The State Foreclosure Prevention Working Group, in a letter delivered to the two federal agencies last week, said its survey of 13 companies that service mortgages turned up default rates as low as 21 percent.

“We are concerned that the statistics publicized by the OCC/OTS Report are misleading and likely to lead policymakers and the public to develop misperceptions about the effectiveness of loan modification programs,” members wrote.

The group would like to compare its results with those of OCC/OTS, but the agencies have given the states the cold shoulder since the group formed in 2007.

“They weren’t interested in hearing from us,” McKenna said.

OCC/OTS have also advised seven of the largest mortgage service companies to not share their information. They do not want the states looking over the shoulders of national banks.

Fortunately, some servicers have begun to accept that reduced principal will be a necessary component of modifications that work for lender and borrower alike.

Litton Loan Servicing LP estimates that marking down principal cuts default rates in half. Lenders may avoid losing an average 60 percent of their investment, and as much as 95 percent in some markets.

McKenna says part of the explanation for the high re-default rate reported by OCC/OTS lies in the fact the overwhelming majority of modified plans increase monthly payments.

“It doesn’t do any good to put the borrower in a position where they still can’t pay,” he said, especially if the principal balance exceeds the value of the home.

John Mechem, a spokesman for the Mortgage Bankers Association, said lenders are doing all they can to work with borrowers, sometimes modifying mortgages multiple times. Some people, due to job loss, divorce or other setbacks, are beyond help, he said.

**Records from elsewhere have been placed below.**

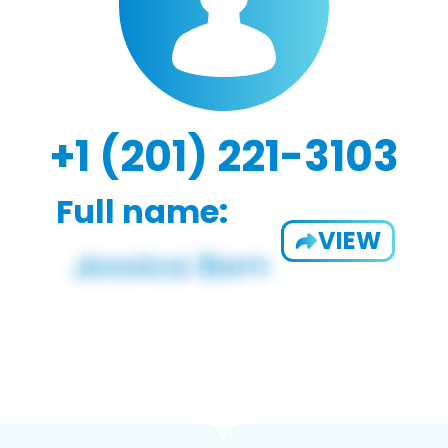
+1 (201) 221-3103
Full name:
VIEW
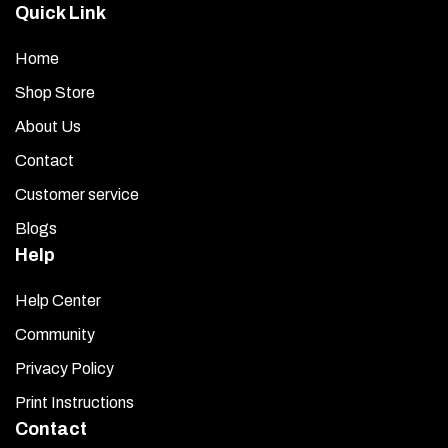
product
Quick Link
page
Home
Shop Store
About Us
Contact
Customer service
Blogs
Help
Help Center
Community
Privacy Policy
Print Instructions
Contact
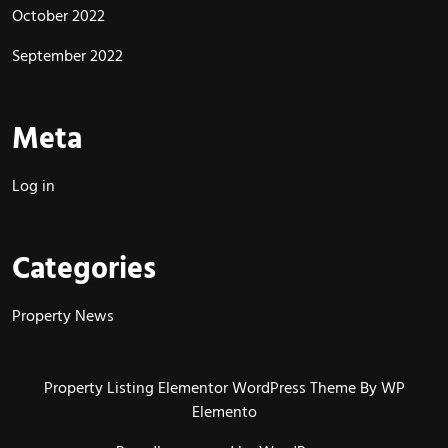
October 2022
September 2022
Meta
Log in
Categories
Property News
Property Listing Elementor WordPress Theme
By WP
Elemento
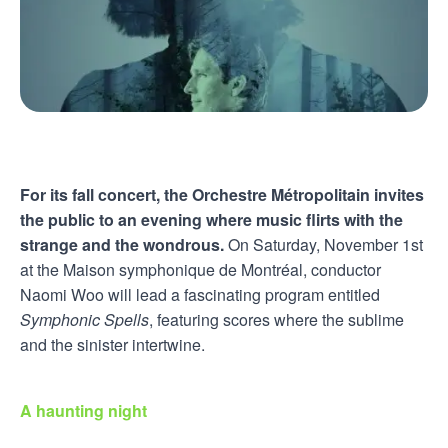
For its fall concert, the Orchestre Métropolitain invites
the public to an evening where music flirts with the
strange and the wondrous.
On Saturday, November 1st
at the Maison symphonique de Montréal, conductor
Naomi Woo will lead a fascinating program entitled
Symphonic Spells
, featuring scores where the sublime
and the sinister intertwine.
A haunting night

If principal reduction becomes part of the equation for reducing foreclosures, investor concerns will have to be addressed, Mechem added.

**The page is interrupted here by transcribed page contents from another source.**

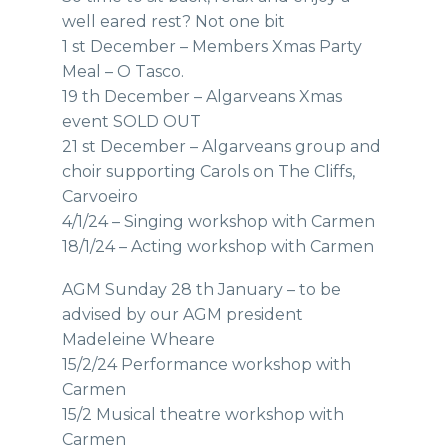
well eared rest? Not one bit
1 st December – Members Xmas Party
Meal – O Tasco.
19 th December – Algarveans Xmas
event SOLD OUT
21 st December – Algarveans group and
choir supporting Carols on The Cliffs,
Carvoeiro
4/1/24 – Singing workshop with Carmen
18/1/24 – Acting workshop with Carmen
AGM Sunday 28 th January – to be
advised by our AGM president
Madeleine Wheare
15/2/24 Performance workshop with
Carmen
15/2 Musical theatre workshop with
Carmen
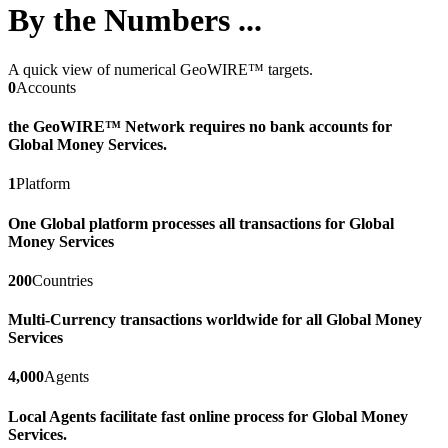
By the Numbers ...
A quick view of numerical GeoWIRE™ targets.
0
Accounts
the GeoWIRE™ Network requires no bank accounts for
Global Money Services.
1
Platform
One Global platform processes all transactions for Global
Money Services
200
Countries
Multi-Currency transactions worldwide for all Global Money
Services
4,000
Agents
Local Agents facilitate fast online process for Global Money
Services.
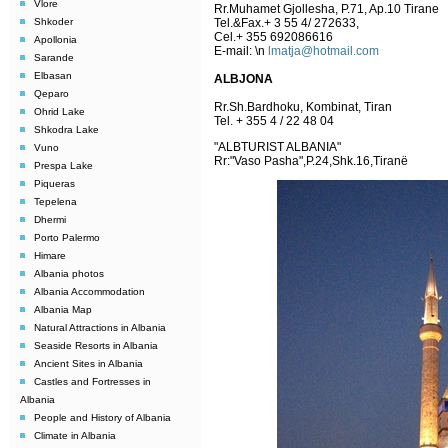
Vlore
Rr.Muhamet Gjollesha, P.71, Ap.10 Tirane
Shkoder
Tel.&Fax.+ 3 55 4/ 272633,
Cel.+ 355 692086616
Apollonia
E-mail:
\n
lmatja@hotmail.com
Sarande
Elbasan
ALBJONA
Qeparo
Rr.Sh.Bardhoku, Kombinat, Tiran
Ohrid Lake
Tel. + 355 4 / 22 48 04
Shkodra Lake
"ALBTURIST ALBANIA"
Vuno
Rr:"Vaso Pasha",P.24,Shk.16,Tiranë
Prespa Lake
Piqueras
Tepelena
Dhermi
Porto Palermo
Himare
Albania photos
Albania Accommodation
Albania Map
Natural Attractions in Albania
Seaside Resorts in Albania
Ancient Sites in Albania
Castles and Fortresses in
Albania
People and History of Albania
Climate in Albania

Some proposals, notably one advocated by Federal Deposit Insurance Corp. Chairman Sheila Bair, buffers the impact on lenders by guaranteeing government repayment of principal or a split on the losses.

The FDIC has successfully used a version of the plan to work out foreclosures on subprime loans made by IndyMac. In a report to the U.S. House of Representatives Committee on Financial Services last week, FDIC Chief Operating Officer John Bovenzi said even if re-default rates were to hit 40 percent, the value of the loans exceeds foreclosure value by an average $50,000.

Bovenzi also said foreclosure numbers could top 4 million in the next two years if nothing is done.

“Foreclosures beget foreclosures,” said McKenna, and that’s why the states want to do what they can to help find solutions. But if everyone is working with a different set of numbers, answers will be hard to find.

The states are getting support from an unlikely quarter. Rep. Barney Frank, chairman of the Financial Services Committee, said he has told Geithner to get OCC to back off pre-empting state consumer protection laws, lending regulations included.

“States do a better job,” he said.

Now that’s a principle that should not be modified.